Charlene Smith describes Mandela as the great man he was. But she also does not gloss over the difficulties in his personal life and that after becoming President he failed to deliver all of his hopes for peace and growth in a turbulent country. Mandela was also unwilling to acknowledge the threat of HIV/Aids until some of his own relatives died of it.
Few would have known until reading this book that in his final years he was in the early stages of dementia and became lonely and isolated.
I liked the book all the better for her frankness. It did not diminish Mandela in my eyes, but showed that he was not a god but an exceptionally great human being.
Title: Mandela: In Celebration of a Great Life
Author: Charlene Smith
Publisher: New Holland
Frederick Forsyth – The Kill List
My partner John, an avid thriller reader immersed himself in Frederick Forsyth's latest thriller "The Kill List". The story is about a radical Islamic preacher whose internet sermons incite Islamic Jihads around the world to kill high profile British and American non-believers. The USA President and two associates decide he must be killed.
The hero (The Tracker) who has lost his wife in a car accident must track the Preacher down.
"Unlike most thrillers this is a one dimensional story with no subplots or character development. In most thrillers the hero has a character flaw, has some self-doubts, or there is some suspicion that he is not doing a good job. Not so in this story, nothing is put in his way so the ending is predictable. Forsyth pads the story out with historical data about Al Queda and the Taliban.
There is also a lack of realism in the story as, although there are drone strikes, there is no collateral damage and no innocent civilians are killed.
In my view his latest thriller is not as good as the ones he wrote in his younger years such as The Day of the Jackal and the Odessa File. Has Frederick Forsyth still got what it takes or is it perhaps time for him to call it a day?
Although it was disappointing that it lacked complexity and was too predictable, Forsyth does put his words well and there was enough tension to hold my interest. It was an enjoyable read."
Title: The Kill list
Author: Frederick Forsyth
Publisher: Bantam Press
Stephen Hawking – My Brief History
My Brief History, a memoir by Stephen Hawking, one of the most brilliant cosmologists of our time was written entirely by himself which accounts for its brevity.
As a result of his motor neuron disease his maximum speed is three words a minute. His cheek movements are translated into text by means of computer software.
He traces his life from the time of his birth in 1942 and his post war London boyhood to his rise to international celebrity status.

:: Extracted records ::
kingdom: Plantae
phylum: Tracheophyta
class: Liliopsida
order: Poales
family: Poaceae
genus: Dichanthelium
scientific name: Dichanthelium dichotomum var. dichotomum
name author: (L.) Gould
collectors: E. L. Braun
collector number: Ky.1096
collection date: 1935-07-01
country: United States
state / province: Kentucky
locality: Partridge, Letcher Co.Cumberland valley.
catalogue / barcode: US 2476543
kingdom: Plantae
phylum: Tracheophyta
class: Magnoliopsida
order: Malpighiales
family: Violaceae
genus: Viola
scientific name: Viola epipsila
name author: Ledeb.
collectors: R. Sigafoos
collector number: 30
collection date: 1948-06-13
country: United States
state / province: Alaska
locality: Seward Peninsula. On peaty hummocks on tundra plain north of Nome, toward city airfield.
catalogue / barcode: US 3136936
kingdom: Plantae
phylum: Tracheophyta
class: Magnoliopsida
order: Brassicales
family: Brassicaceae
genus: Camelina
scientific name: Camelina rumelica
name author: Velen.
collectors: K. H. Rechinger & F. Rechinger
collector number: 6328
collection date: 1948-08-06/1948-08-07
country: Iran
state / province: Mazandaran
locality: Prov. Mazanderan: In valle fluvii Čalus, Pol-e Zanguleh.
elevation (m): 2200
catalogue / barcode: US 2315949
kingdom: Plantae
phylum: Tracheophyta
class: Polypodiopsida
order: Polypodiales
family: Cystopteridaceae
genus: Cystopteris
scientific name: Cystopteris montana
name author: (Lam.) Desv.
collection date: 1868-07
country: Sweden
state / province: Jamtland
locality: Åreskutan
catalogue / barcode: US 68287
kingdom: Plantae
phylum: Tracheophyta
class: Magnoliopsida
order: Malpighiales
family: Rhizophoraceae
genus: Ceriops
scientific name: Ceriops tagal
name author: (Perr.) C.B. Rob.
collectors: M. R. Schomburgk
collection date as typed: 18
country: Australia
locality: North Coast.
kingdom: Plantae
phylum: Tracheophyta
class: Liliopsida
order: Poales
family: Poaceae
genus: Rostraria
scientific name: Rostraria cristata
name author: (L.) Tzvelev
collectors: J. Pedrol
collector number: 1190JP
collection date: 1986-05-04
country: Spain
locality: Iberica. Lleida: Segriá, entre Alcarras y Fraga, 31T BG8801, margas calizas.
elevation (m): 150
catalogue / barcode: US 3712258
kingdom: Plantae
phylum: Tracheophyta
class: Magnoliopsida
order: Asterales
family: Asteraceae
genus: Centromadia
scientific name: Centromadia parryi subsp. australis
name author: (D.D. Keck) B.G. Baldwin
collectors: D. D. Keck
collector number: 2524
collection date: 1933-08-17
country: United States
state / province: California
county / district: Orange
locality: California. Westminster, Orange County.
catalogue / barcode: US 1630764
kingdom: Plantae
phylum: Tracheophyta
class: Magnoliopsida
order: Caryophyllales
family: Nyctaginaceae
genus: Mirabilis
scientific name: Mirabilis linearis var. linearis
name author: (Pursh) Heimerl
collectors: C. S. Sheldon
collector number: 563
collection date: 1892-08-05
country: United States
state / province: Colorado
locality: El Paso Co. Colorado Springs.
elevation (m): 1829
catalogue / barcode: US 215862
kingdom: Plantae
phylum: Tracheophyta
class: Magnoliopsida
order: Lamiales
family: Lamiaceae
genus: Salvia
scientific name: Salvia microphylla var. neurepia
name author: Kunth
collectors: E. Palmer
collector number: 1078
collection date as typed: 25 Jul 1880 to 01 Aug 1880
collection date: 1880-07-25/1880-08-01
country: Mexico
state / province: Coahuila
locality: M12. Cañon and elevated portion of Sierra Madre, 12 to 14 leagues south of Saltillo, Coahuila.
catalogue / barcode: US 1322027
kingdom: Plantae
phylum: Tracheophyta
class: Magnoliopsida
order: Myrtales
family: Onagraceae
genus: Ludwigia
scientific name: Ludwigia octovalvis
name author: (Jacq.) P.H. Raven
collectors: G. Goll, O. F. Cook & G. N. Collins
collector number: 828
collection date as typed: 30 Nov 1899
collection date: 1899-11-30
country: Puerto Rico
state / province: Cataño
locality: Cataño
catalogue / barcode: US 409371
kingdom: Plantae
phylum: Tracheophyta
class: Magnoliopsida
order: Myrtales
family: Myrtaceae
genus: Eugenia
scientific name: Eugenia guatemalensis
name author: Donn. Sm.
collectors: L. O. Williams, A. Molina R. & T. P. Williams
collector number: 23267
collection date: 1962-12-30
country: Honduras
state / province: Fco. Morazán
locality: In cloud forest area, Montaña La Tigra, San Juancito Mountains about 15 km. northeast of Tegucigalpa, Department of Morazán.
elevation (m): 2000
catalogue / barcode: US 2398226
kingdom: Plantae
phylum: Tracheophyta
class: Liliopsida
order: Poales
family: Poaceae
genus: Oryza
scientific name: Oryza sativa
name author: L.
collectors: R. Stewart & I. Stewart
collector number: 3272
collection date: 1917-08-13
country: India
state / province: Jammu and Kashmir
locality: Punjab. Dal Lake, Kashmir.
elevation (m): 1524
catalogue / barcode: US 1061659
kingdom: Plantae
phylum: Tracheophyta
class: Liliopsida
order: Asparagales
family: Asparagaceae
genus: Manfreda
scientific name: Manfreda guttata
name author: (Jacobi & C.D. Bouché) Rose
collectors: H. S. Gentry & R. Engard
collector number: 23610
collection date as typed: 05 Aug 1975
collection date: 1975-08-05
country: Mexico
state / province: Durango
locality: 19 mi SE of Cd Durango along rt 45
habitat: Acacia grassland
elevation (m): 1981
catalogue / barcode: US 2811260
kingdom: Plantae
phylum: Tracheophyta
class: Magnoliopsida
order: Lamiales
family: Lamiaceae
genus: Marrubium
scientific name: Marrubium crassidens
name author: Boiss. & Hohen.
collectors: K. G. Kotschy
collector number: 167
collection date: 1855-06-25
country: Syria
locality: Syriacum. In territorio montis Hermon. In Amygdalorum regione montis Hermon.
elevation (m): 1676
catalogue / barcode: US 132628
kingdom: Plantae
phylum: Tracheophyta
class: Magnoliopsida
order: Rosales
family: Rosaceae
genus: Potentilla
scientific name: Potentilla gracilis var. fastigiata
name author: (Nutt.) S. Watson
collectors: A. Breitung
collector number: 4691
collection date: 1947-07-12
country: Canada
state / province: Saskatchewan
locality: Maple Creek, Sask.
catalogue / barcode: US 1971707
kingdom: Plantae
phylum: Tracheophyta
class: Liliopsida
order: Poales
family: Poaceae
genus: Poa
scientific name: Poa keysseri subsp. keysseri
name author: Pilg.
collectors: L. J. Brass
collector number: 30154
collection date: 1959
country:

:: Work instructions ::
Please repeat the passage of the book reviews starting with "There is also" and going on through "for its brevity.", word for word.

:: Answer box ::
There is also a lack of realism in the story as, although there are drone strikes, there is no collateral damage and no innocent civilians are killed.
In my view his latest thriller is not as good as the ones he wrote in his younger years such as The Day of the Jackal and the Odessa File. Has Frederick Forsyth still got what it takes or is it perhaps time for him to call it a day?
Although it was disappointing that it lacked complexity and was too predictable, Forsyth does put his words well and there was enough tension to hold my interest. It was an enjoyable read."
Title: The Kill list
Author: Frederick Forsyth
Publisher: Bantam Press
Stephen Hawking – My Brief History
My Brief History, a memoir by Stephen Hawking, one of the most brilliant cosmologists of our time was written entirely by himself which accounts for its brevity.